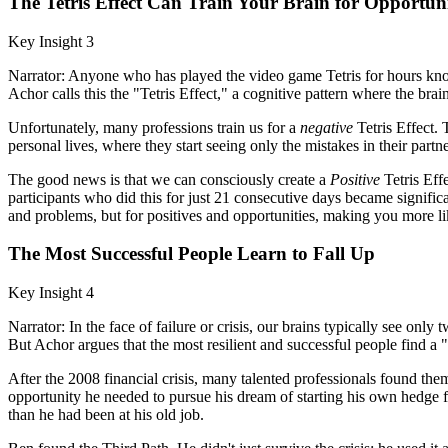
The Tetris Effect Can Train Your Brain for Opportuni
Key Insight 3
Narrator: Anyone who has played the video game Tetris for hours knows 
Achor calls this the "Tetris Effect," a cognitive pattern where the brai
Unfortunately, many professions train us for a
negative
Tetris Effect. T
personal lives, where they start seeing only the mistakes in their partn
The good news is that we can consciously create a
Positive
Tetris Eff
participants who did this for just 21 consecutive days became significan
and problems, but for positives and opportunities, making you more like
The Most Successful People Learn to Fall Up
Key Insight 4
Narrator: In the face of failure or crisis, our brains typically see on
But Achor argues that the most resilient and successful people find a 
After the 2008 financial crisis, many talented professionals found the
opportunity he needed to pursue his dream of starting his own hedge
than he had been at his old job.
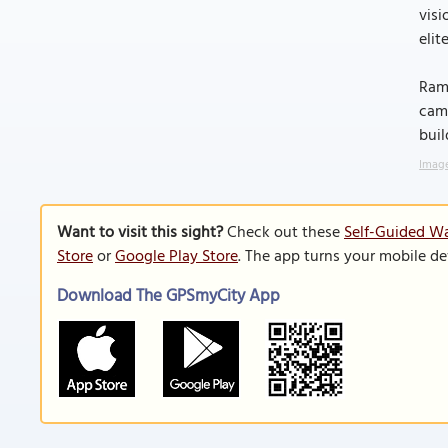
visi
elit
Rama
camp
buil
Image
Want to visit this sight?
Check out these
Self-Guided Wa
Store
or
Google Play Store
. The app turns your mobile de
Download The GPSmyCity App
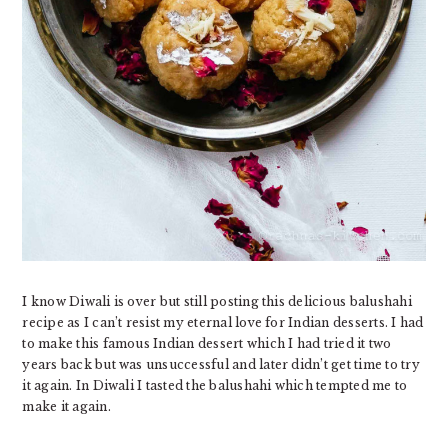
I know Diwali is over but still posting this delicious balushahi
recipe as I can’t resist my eternal love for Indian desserts. I had
to make this famous Indian dessert which I had tried it two
years back but was unsuccessful and later didn’t get time to try
it again. In Diwali I tasted the balushahi which tempted me to
make it again.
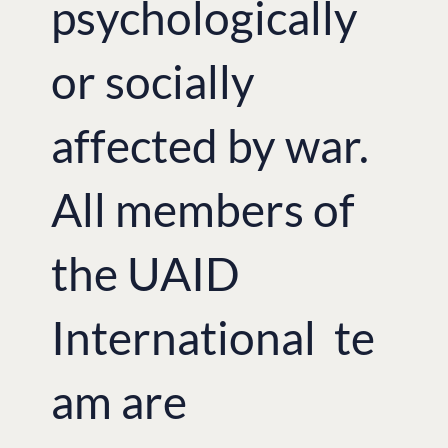
psychologically
or socially
affected by war.
All members of
the UAID
International te
am are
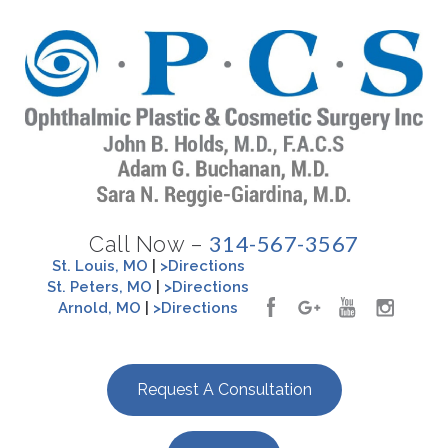
314-567-3567
Call Now –
St. Louis, MO
|
>Directions
St. Peters, MO
|
>Directions
Arnold, MO
|
>Directions
Request A Consultation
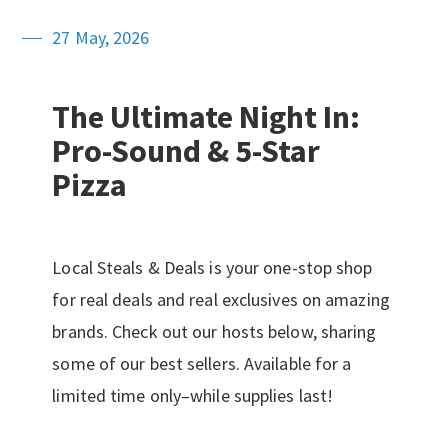
27 May, 2026
The Ultimate Night In:
Pro-Sound & 5-Star
Pizza
Local Steals & Deals is your one-stop shop
for real deals and real exclusives on amazing
brands. Check out our hosts below, sharing
some of our best sellers. Available for a
limited time only–while supplies last!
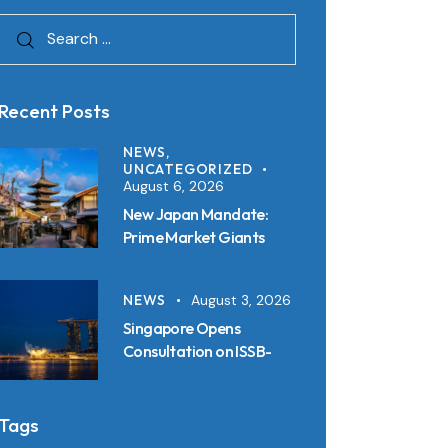
Recent Posts
NEWS,
UNCATEGORIZED
August 6, 2026
New Japan Mandate:
Prime Market Giants
Must File SSBJ
Disclosures in Inline XBRL
NEWS
August 3, 2026
from 2027
Singapore Opens
Consultation on ISSB-
Aligned Sustainability
Disclosure Standards:
Key Requirements and
Tags
Reporting Timelines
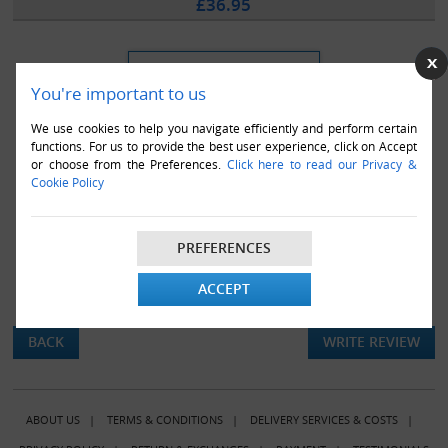
£36.95
You're important to us
We use cookies to help you navigate efficiently and perform certain
functions. For us to provide the best user experience, click on Accept
or choose from the Preferences.
Click here to read our Privacy &
Cookie Policy
PREFERENCES
ACCEPT
There are currently no product reviews.
BACK
WRITE REVIEW
ABOUT US
|
TERMS & CONDITIONS
|
DELIVERY SERVICES & COSTS
|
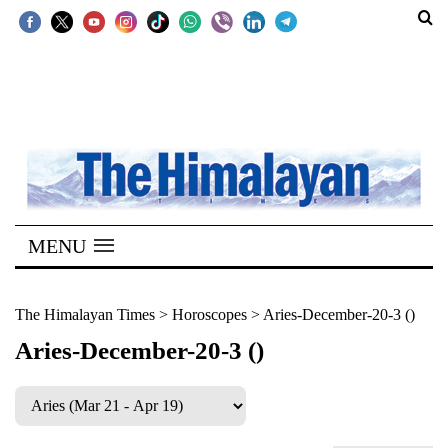
SECTIONS
Home
Kathmandu
Nepal
COVID-
MENU
19
Covid
The Himalayan Times
>
Horoscopes
>
Aries-December-20-3 ()
Connect
Aries-December-20-3 ()
World
Opinion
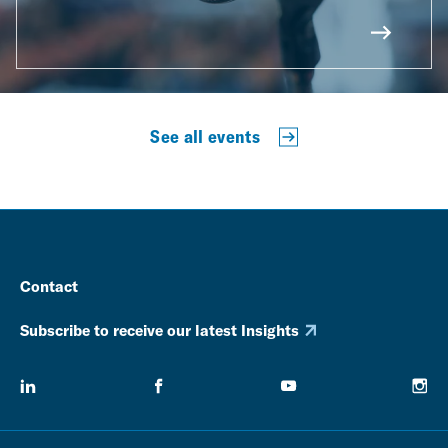
See all events
Contact
Subscribe to receive our latest Insights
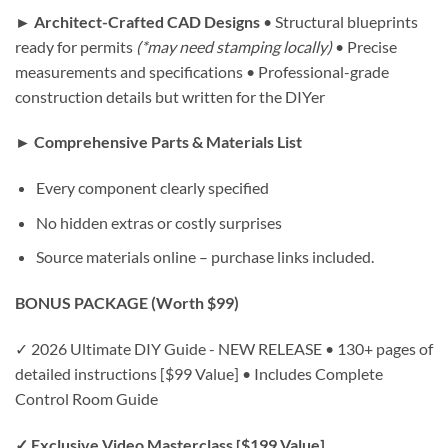
► Architect-Crafted CAD Designs
• Structural blueprints
ready for permits
(*may need stamping locally)
• Precise
measurements and specifications • Professional-grade
construction details but written for the DIYer
► Comprehensive Parts & Materials List
Every component clearly specified
No hidden extras or costly surprises
Source materials online – purchase links included.
BONUS PACKAGE (Worth $99)
✓ 2026 Ultimate DIY Guide - NEW RELEASE • 130+ pages of
detailed instructions [$99 Value] • Includes Complete
Control Room Guide
✓ Exclusive Video Masterclass [$199 Value]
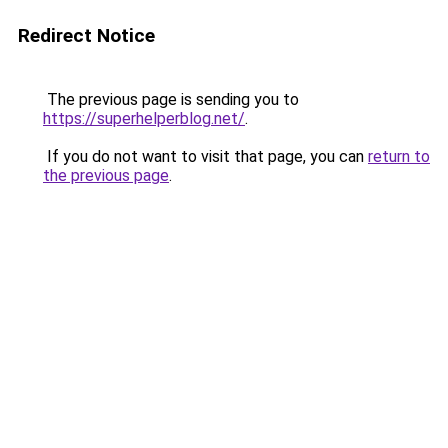
Redirect Notice
The previous page is sending you to
https://superhelperblog.net/
.
If you do not want to visit that page, you can
return to
the previous page
.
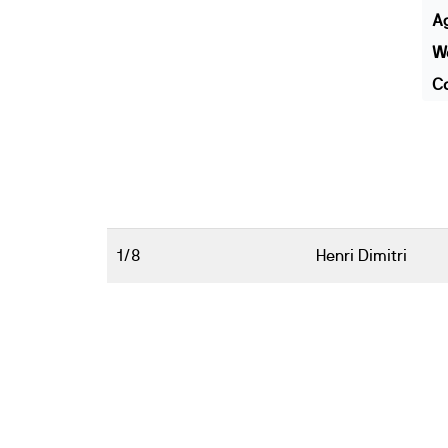
A
We
Co
1/8
Henri Dimitri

--------------------------------------------------

WORK INSTRUCTION |
Lay out the text lines from all of the records above as a single numbered list, skipping any blank lines. Leave the pictures out of your answer.

RESULT BELOW |
1. The Tetris Effect Can Train Your Brain for Opportuni
2. Key Insight 3
3. Narrator: Anyone who has played the video game Tetris for hours knows 
4. Achor calls this the "Tetris Effect," a cognitive pattern where the brai
5. Unfortunately, many professions train us for a
6. negative
7. Tetris Effect. T
8. personal lives, where they start seeing only the mistakes in their partn
9. The good news is that we can consciously create a
10. Positive
11. Tetris Eff
12. participants who did this for just 21 consecutive days became significan
13. and problems, but for positives and opportunities, making you more like
14. The Most Successful People Learn to Fall Up
15. Key Insight 4
16. Narrator: In the face of failure or crisis, our brains typically see on
17. But Achor argues that the most resilient and successful people find a 
18. After the 2008 financial crisis, many talented professionals found the
19. opportunity he needed to pursue his dream of starting his own hedge
20. than he had been at his old job.
21. visi
22. elit
23. Rama
24. camp
25. buil
26. Image
27. Want to visit this sight?
28. Check out these
29. Self-Guided Wa
30. Store
31. or
32. Google Play Store
33. . The app turns your mobile de
34. Download The GPSmyCity App
35. I know Diwali is over but still posting this delicious balushahi
36. recipe as I can’t resist my eternal love for Indian desserts. I had
37. to make this famous Indian dessert which I had tried it two
38. years back but was unsuccessful and later didn’t get time to try
39. it again. In Diwali I tasted the balushahi which tempted me to
40. make it again.
41. psychologically
42. or socially
43. affected by war.
44. All members of
45. the UAID
46. International te
47. am are
48. 314-567-3567
49. Call Now –
50. St. Louis, MO
51. |
52. >Directions
53. St. Peters, MO
54. |
55. >Directions
56. Arnold, MO
57. |
58. >Directions
59. Request A Consultation
60. 27 May, 2026
61. The Ultimate Night In:
62. Pro-Sound & 5-Star
63. Pizza
64. Local Steals & Deals is your one-stop shop
65. for real deals and real exclusives on amazing
66. brands. Check out our hosts below, sharing
67. some of our best sellers. Available for a
68. limited time only–while supplies last!
69. Recent Posts
70. NEWS,
71. UNCATEGORIZED
72. August 6, 2026
73. New Japan Mandate:
74. Prime Market Giants
75. Must File SSBJ
76. Disclosures in Inline XBRL
77. NEWS
78. August 3, 2026
79. from 2027
80. Singapore Opens
81. Consultation on ISSB-
82. Aligned Sustainability
83. Disclosure Standards:
84. Key Requirements and
85. Tags
86. Reporting Timelines
87. £36.95
88. You're important to us
89. We use cookies to help you navigate efficiently and perform certain
90. functions. For us to provide the best user experience, click on Accept
91. or choose from the Preferences.
92. Click here to read our Privacy &
93. Cookie Policy
94. PREFERENCES
95. ACCEPT
96. There are currently no product reviews.
97. BACK
98. WRITE REVIEW
99. ABOUT US
100. |
101. TERMS & CONDITIONS
102. |
103. DELIVERY SERVICES & COSTS
104. |
105. SECTIONS
106. Home
107. Kathmandu
108. Nepal
109. COVID-
110. MENU
111. 19
112. Covid
113. The Himalayan Times
114. >
115. Horoscopes
116. >
117. Aries-December-20-3 ()
118. Connect
119. Aries-December-20-3 ()
120. World
121. Opinion
122. See all events
123. Contact
124. Subscribe to receive our latest Insights
125. ► Architect-Crafted CAD Designs
126. • Structural blueprints
127. ready for permits
128. (*may need stamping locally)
129. • Precise
130. measurements and specifications • Professional-grade
131. construction details but written for the DIYer
132. ► Comprehensive Parts & Materials List
133. Every component clearly specified
134. No hidden extras or costly surprises
135. Source materials online – purchase links included.
136. BONUS PACKAGE (Worth $99)
137. ✓ 2026 Ultimate DIY Guide - NEW RELEASE • 130+ pages of
138. detailed instructions [$99 Value] • Includes Complete
139. Control Room Guide
140. ✓ Exclusive Video Masterclass [$199 Value]
141. Redirect Notice
142. The previous page is sending you to
143. https://superhelperblog.net/
144. .
145. If you do not want to visit that page, you can
146. return to
147. the previous page
148. .
149. A
150. We
151. Co
152. 1/8
153. Henri Dimitri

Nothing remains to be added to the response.